→ **Task**: Only the lines from the one containing "right eye: (832, 480)" to the end of the material belong in your answer. Please copy them word for word.

+++ Task material +++

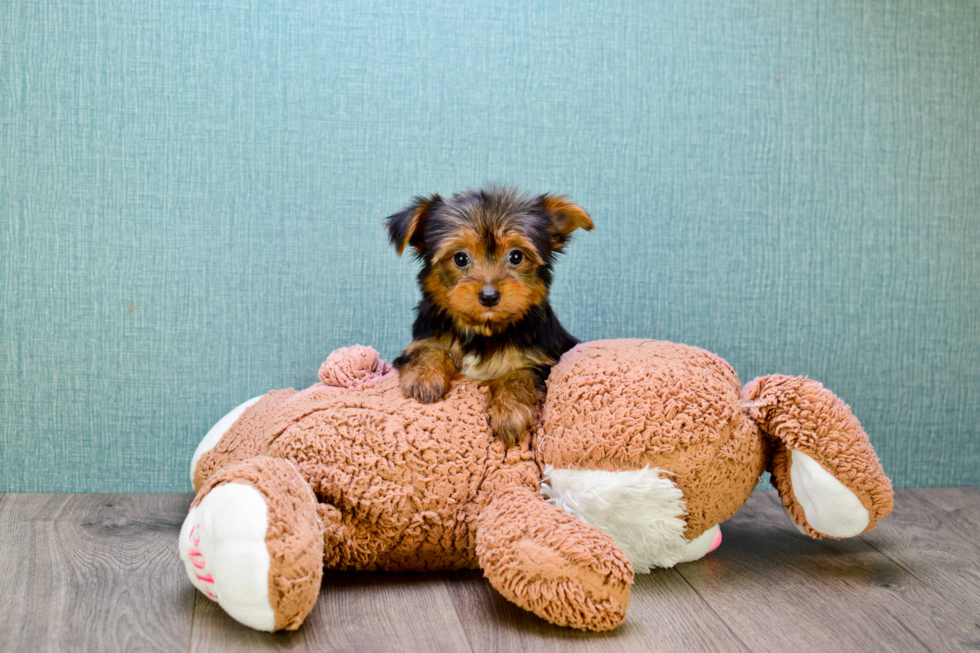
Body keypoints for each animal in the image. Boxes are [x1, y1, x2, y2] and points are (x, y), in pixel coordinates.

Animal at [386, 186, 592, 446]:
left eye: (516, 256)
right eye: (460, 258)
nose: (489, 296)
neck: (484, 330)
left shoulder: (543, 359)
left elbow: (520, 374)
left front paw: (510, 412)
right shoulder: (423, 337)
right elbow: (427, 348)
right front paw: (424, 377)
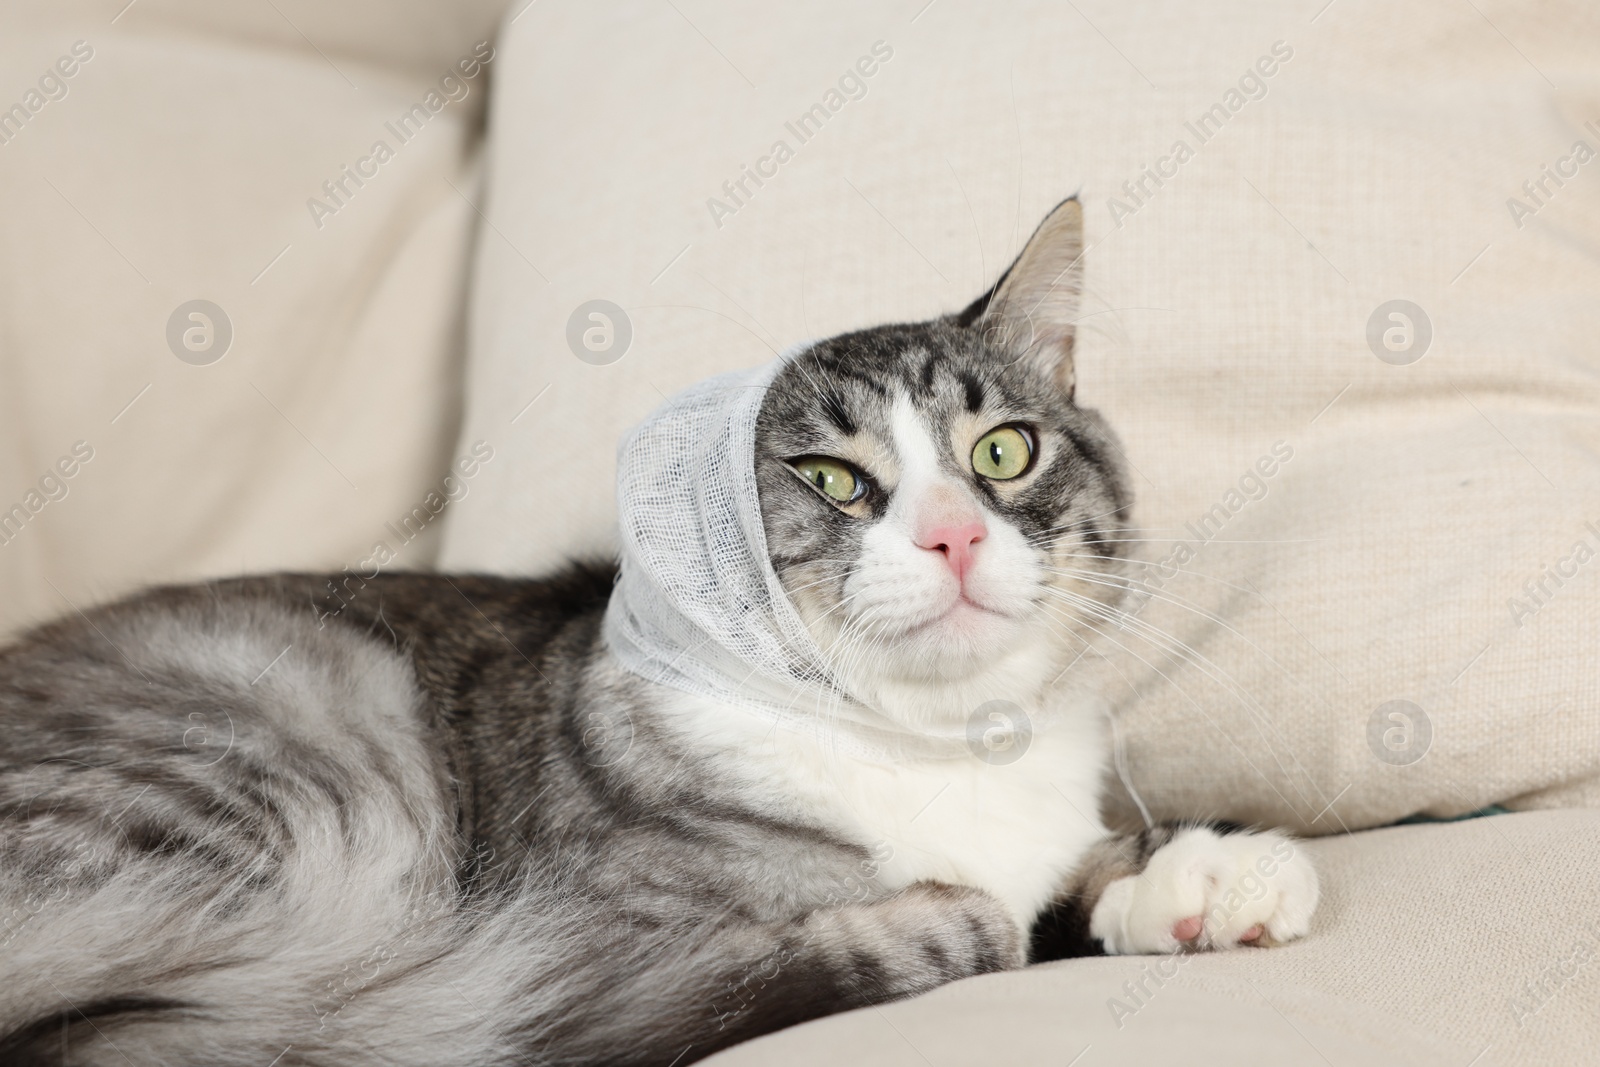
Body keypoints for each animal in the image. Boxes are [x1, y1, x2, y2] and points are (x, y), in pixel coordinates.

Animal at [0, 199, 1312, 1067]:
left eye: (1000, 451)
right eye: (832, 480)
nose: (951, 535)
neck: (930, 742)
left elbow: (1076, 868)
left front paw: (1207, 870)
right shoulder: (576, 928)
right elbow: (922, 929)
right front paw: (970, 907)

+++

→ **Output of the task**:
right eye: (832, 480)
nose: (951, 535)
neck: (930, 742)
left elbow: (1076, 868)
left front paw: (1207, 870)
right shoulder: (576, 928)
right elbow: (922, 929)
right front paw: (970, 907)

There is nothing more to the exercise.